Mystery mass death of seals on remote, uninhabited Siberian island under investigation
More than 300 northern fur seals and Steller sea lions have been found dead in a mystery mass die-off on a small, uninhabited island in Siberia.
Tyuleniy Island, also known as the ‘Island of the Seals,’ is located in the Sea of Okhotsk and is an important breeding ground for northern fur seals (Callorhinus ursinus).
Photos taken by conservationists from the Friends of the Ocean wildlife relief group and the environmental education organization Club Boomerang show carcasses strewn across the coast. Most of the dead animals were seals. Dead birds were also found.
In a translated Telegram post, a local subsidiary of the state-run broadcaster GTRK said that the cause of the die-off was unclear, with poisons, toxins and viral infections all possibilities.
Related: Mystery orcas with bulbous heads wash up dead in unexplained mass stranding
Maria Chistaeva, the chief veterinarian of the Primorsky Aquarium who was on the island at the time, told GTRK that avian flu “cannot be ruled out” as a possible culprit.
“For me, it is necessary to urgently find out the cause of mass death, take tests and study; tests for both toxins and viral infection,” she said.

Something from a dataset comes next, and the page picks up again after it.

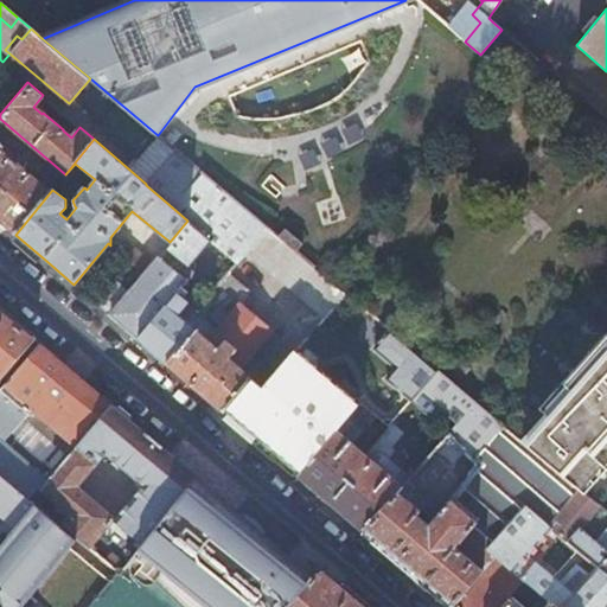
[(0,149),(0,221),(16,235),(52,190),(51,187),(49,191),(0,149)]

A subsequent Telegram post from GTRK Sakhalin said specialists from the Federal Supervisory Natural Resources Management Service had gone on an emergency visit to the island. The team collected biological samples that were sent for analysis. Results are expected to take a month, it said.
Authorities have established quarantine zones for avian flu in several coastal regions on the nearby Sakhalin Island, which sits 10 miles (17 kilometers) from Tyuleniy Island.
Highly pathogenic avian influenza (HPAI), widely known as bird flu, has wreaked havoc on sea bird populations across the world since a particularly virulent strain, known as H5N1, was detected in a gull in 2021.
Since earlier this year, scientists have been investigating whether the strain has made its way into marine mammal populations. Scientists suspect bird-to-seal transmissions of avian flu may have occurred in regions such as Maine and coastal Peru, where H5N1 has devastated wild bird populations. From January through February this year, more than 3,000 sea lion deaths were recorded in Peru, many of which tested positive for H5N1.
The expedition group to Tyuleniy, which included scientists, veterinarians and volunteers, had traveled to the island to clean up plastic pollution and rescue seals that were trapped by plastic nets or other debris.
Before the mass death was discovered, the group said it had saved 151 northern fur seals. Northern fur seals are listed as “vulnerable” by the International Union for Conservation of Nature (IUCN), due to their falling pup production rates.
In the past, northern fur seals were hunted as part of a global commercial fur trade and are currently threatened by competition with fisheries, as well as climate change effects.